I went looking and found a couple good candidates at Barton Musical Circuits. I bought a PCB and a panel for each and started sourcing parts.
First the Analog Drum. The PCB’s pretty reasonable, through hole, not crowded, cleanly laid out.
As for the panel? Minimalist. What Barton sells are pieces of unfinished aluminum with holes drilled. He writes, “I chose to do unfinished panels over finished panels to encourage creativity and self expression. Paint them, sticker them, engrave them, finish them however you want!” How he wants, to judge from the pictures on his site, is pretty lowbrow. You can get a more refined panel from Modular Addict. But it goes for $20 before shipping. The unfinished ones from Barton are $8. Yes, I bought a $15 panel and paid $5 for shipping from Magpie Modular last year, for the NLC Timbre, but that was a sale price and less than what NLC charges for their much less attractive panel. In both cases my inner cheapskate was happy.
The Analog Drum consists of a simple dual envelope generator, a simple VCO, and a simple VCA. Lots of simple: stripped down to what’s needed for a drum. The EG generates two envelopes at each incoming trigger, both with fast rise; there are knobs to adjust the two release times. One envelope controls the VCA: silence, loud, quieter, silence. The other goes to the VCO CV input to make the frequency decay from its initial value. There are knobs to control how much the frequency changes, to set a baseline frequency, and to attenuate an external CV, controlling the baseline frequency. That CV is one input and the other is the trigger (or gate, it only looks at the initial rise), and there’s one output.
I did take issue with a couple of design decisions. There are 10R series resistors on the power buses. I’m not by any stretch of the imagination highly knowledgeable about electronics, but Matthew Skala of North Coast Synthesis does seem to be, and he’s not impressed with that kind of design. Granted, part of what he grouses about is “filtering” with resistors but no capacitors, and here we do have the usual 10µF capacitors to ground. Still, he argues, a better use for those four holes in the PCB is to install Schottky diodes as voltage reversal protection, and I’ll buy that. I put in 1n5817s in place of the 10Rs. Yes, I’m using shrouded headers, which should make it impossible to plug the power cable in backward. But it doesn’t make it impossible for the power cable to have been made backward!

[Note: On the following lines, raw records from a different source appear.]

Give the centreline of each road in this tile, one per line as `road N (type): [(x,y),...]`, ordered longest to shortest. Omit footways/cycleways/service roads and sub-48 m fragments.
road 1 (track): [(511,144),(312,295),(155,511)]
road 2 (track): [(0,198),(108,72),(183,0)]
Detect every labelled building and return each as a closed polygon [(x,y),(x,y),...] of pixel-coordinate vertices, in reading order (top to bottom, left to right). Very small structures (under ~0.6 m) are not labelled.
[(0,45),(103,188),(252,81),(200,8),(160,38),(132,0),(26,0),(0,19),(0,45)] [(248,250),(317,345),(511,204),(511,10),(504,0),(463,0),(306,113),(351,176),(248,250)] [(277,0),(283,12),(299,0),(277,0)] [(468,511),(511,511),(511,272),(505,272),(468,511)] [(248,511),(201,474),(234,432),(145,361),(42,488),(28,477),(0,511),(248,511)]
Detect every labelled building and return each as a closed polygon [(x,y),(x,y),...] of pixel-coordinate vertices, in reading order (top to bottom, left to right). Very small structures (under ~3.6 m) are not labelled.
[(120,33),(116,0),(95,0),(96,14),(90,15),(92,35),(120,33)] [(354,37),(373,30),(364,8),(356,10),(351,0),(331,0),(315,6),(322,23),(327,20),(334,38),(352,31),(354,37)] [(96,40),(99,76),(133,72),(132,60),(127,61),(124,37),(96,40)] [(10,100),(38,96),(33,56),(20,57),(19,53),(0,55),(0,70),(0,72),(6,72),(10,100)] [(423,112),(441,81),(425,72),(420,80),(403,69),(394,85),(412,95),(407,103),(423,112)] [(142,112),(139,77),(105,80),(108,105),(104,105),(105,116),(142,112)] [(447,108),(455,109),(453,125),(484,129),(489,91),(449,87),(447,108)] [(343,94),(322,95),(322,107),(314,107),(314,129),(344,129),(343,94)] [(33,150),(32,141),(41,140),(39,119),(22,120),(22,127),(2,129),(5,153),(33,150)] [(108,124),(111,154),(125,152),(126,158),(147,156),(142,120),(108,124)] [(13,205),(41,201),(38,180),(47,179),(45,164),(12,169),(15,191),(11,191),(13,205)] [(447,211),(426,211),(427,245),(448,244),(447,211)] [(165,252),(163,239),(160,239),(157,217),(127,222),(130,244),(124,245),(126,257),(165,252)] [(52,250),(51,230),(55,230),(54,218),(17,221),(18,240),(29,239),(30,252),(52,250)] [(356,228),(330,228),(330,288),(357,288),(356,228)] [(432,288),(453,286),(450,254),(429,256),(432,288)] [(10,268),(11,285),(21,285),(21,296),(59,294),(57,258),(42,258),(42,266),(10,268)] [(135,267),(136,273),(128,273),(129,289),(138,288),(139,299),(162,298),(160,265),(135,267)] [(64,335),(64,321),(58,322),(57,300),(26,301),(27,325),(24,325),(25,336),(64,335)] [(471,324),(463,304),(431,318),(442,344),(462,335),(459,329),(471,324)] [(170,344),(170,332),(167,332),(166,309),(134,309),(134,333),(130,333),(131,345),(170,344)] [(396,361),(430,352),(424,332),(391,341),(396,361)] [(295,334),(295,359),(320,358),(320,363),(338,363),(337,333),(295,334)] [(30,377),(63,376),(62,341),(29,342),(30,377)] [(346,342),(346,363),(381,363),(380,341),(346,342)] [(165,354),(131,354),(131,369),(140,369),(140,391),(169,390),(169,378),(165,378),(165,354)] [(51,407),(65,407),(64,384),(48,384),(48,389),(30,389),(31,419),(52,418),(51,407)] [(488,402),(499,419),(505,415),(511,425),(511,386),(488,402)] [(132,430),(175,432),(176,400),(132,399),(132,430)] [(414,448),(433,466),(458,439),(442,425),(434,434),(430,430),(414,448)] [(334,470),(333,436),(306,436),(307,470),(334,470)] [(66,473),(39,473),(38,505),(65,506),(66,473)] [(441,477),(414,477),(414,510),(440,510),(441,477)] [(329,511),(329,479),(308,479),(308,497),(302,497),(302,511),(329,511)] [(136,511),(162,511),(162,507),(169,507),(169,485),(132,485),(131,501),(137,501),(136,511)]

The other thing I found strange was that Barton specifies 0.01µF capacitors for bypassing. Pretty much every other synth module I’ve ever looked at uses 0.1µF and that seems more generally what people say you should use, unless you have a touchy filtering situation where you need to do the analysis and figure out which caps, maybe multiple values, are optimum for the frequencies you’re concerned with. Now, it’s definitely not critical here. Sam Battle (LMNC) always says go ahead and leave the bypass capacitors out if you don’t have them and don’t want to bother with them, and when I built the MFOS VCF at first I was out of 0.1 µF ceramics and so omitted them, and I never noticed a problem. I did go ahead and add them when the next Tayda order came in.
Anyway, I substituted 0.1 µF for 0.01 µF next to the ICs. There’s a fifth 0.01 µF as part of the pulse conditioning circuit on the trigger input, and I left that as is.
For the front panel, I decided to try a procedure recommended by Ray Wilson, one I used when I built the Weird Sound Generator. I drew up a design in Inkscape, printed it (in color at the local office supply), and had it laminated. Then I used contact cement to affix it to the aluminum, cutting to size and cutting holes as needed. I’m not that crazy about the result. It looks okay, but it’s very glossy and shiny. Also, Barton’s panels are already fairly thick (2 mm) and the addition of the laminated paper made it very difficult to screw the nuts onto the jacks. I managed the first two but the third gave me so much trouble, in the end I tried a different style jack to see if it would work better and it did.
Other than that the build went smoothly, nothing went in backwards! Well, nothing got soldered in backwards. I checked for power shorts, checked power connections to the IC sockets, plugged in the ICs, connected to power, and turned it on. It worked.
I’ve only played a little with it but I like it. The FM drum is next.